_WHAT THE EXERCISE ASKS_.
Please make sure what you return matches the listing below exactly, minus its pictures.

*** MATERIAL SUPPLIED ***

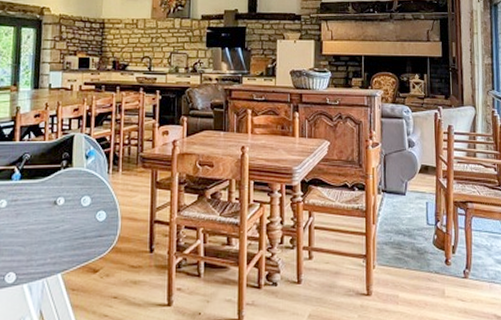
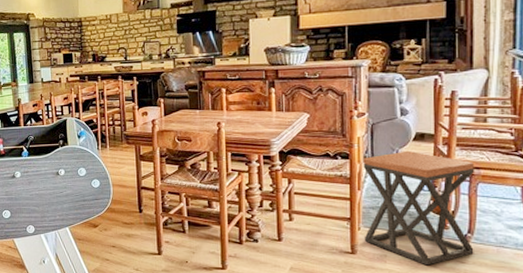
stool: none [377,183,472,306] -> present [363,150,474,266]

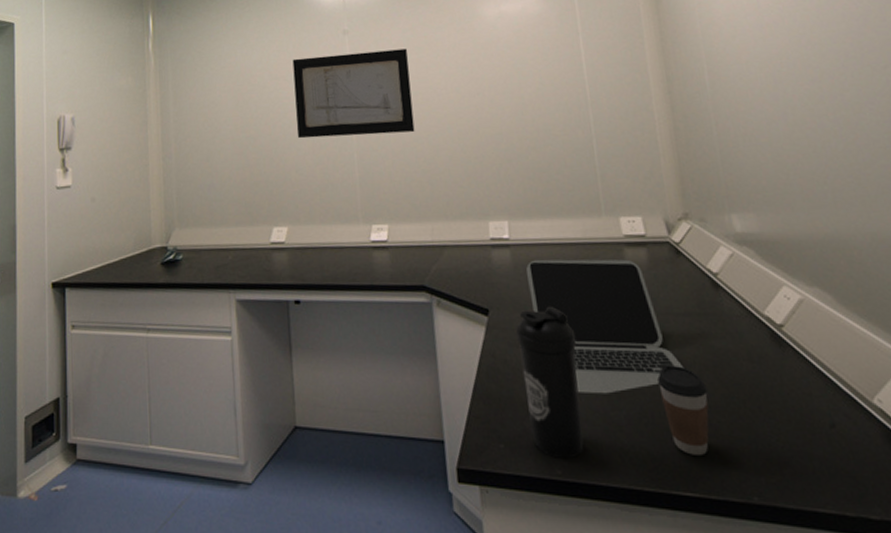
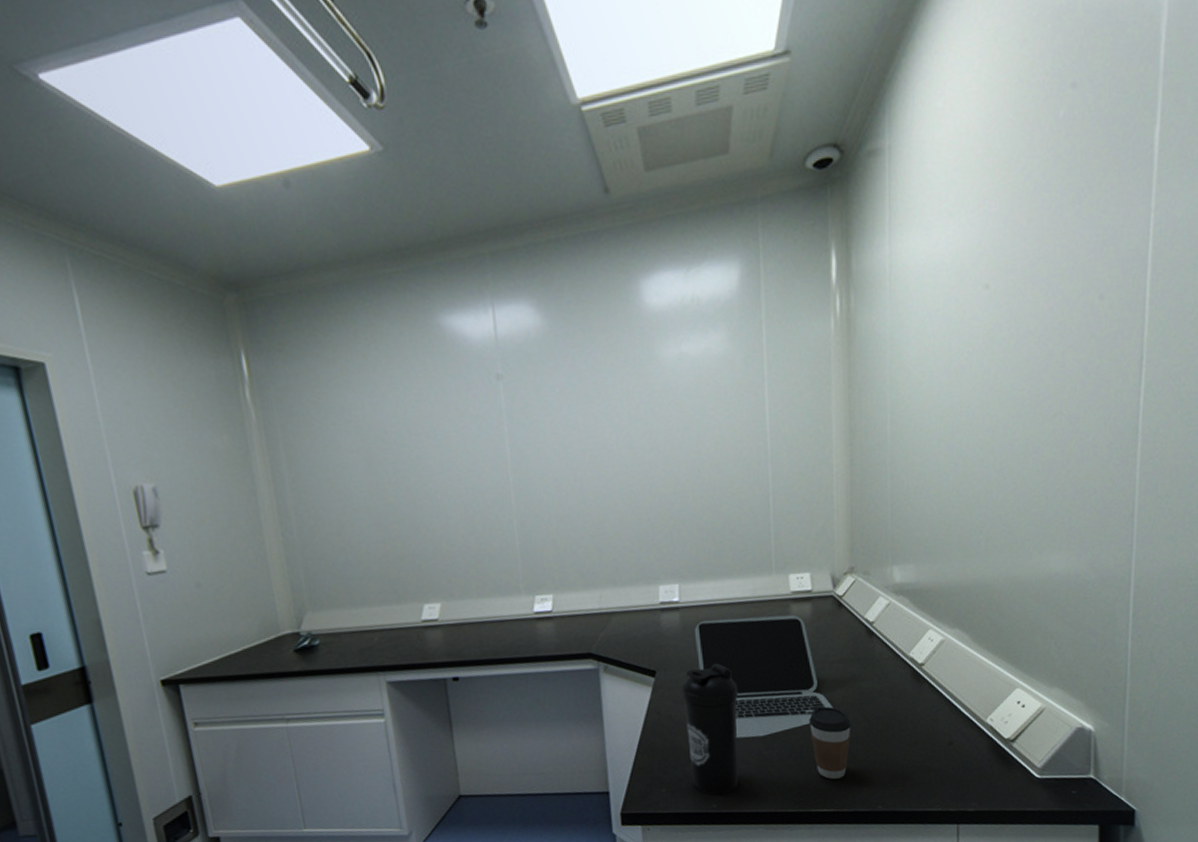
wall art: present [292,48,415,139] -> none [435,397,582,506]

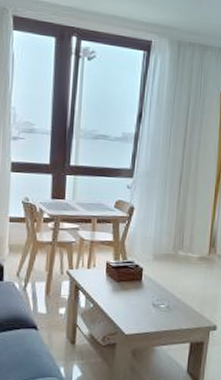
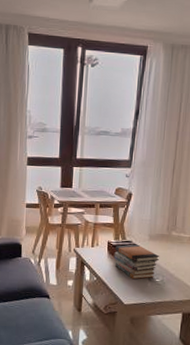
book stack: none [113,265,166,306] -> present [114,244,160,280]

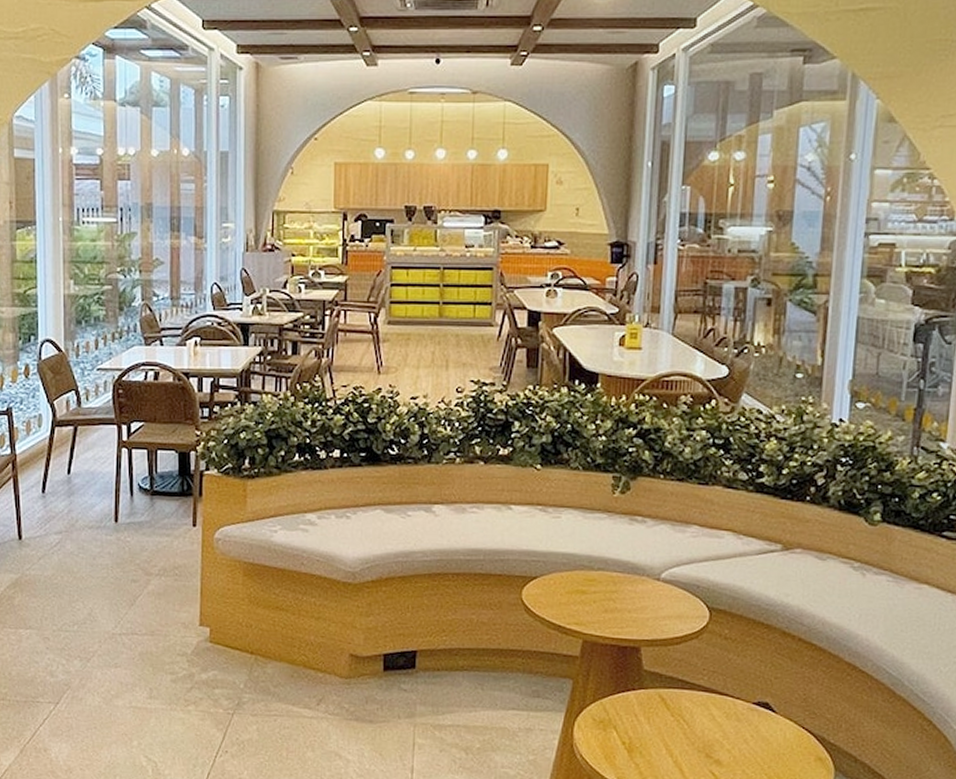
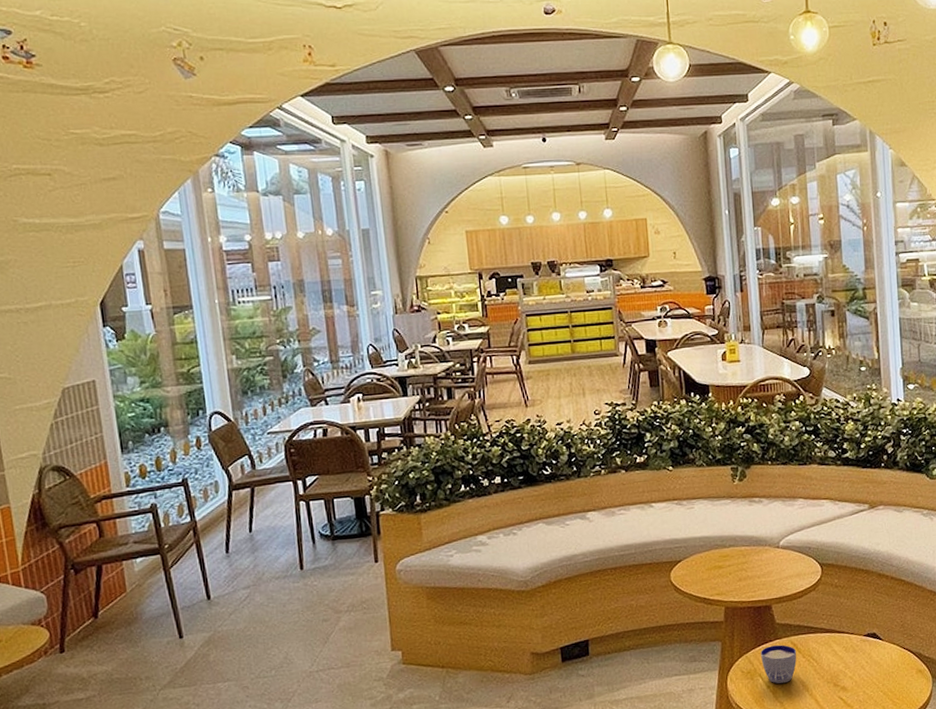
cup: none [619,695,665,743] -> present [761,645,797,684]

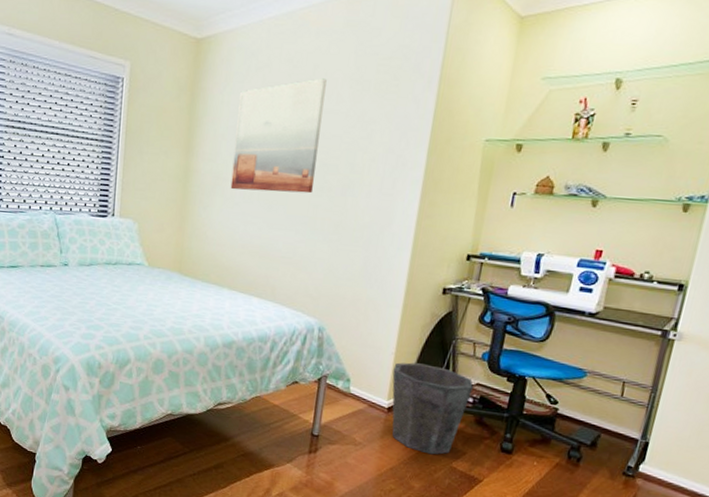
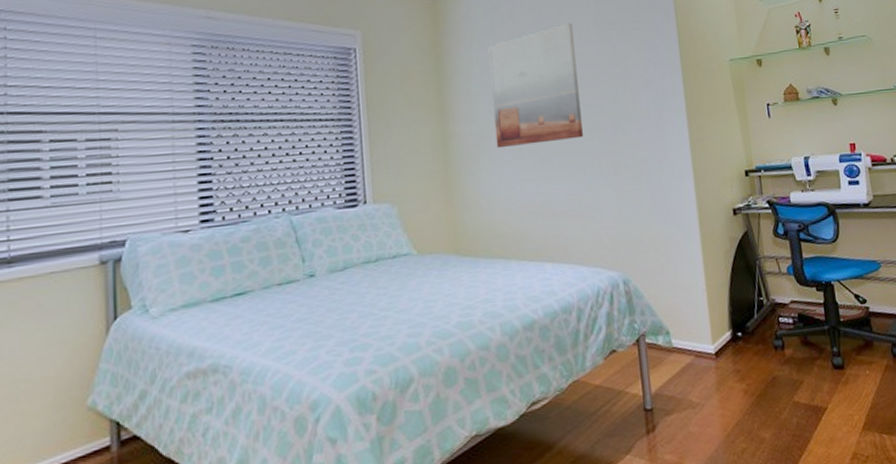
waste bin: present [392,362,473,455] -> none [709,292,790,395]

*** End of MATERIAL SUPPLIED ***

_SOLUTION FOR THIS EXERCISE_.
stool: none [377,183,472,306] -> present [363,150,474,266]

wall art: present [292,48,415,139] -> none [435,397,582,506]

book stack: none [113,265,166,306] -> present [114,244,160,280]

cup: none [619,695,665,743] -> present [761,645,797,684]

waste bin: present [392,362,473,455] -> none [709,292,790,395]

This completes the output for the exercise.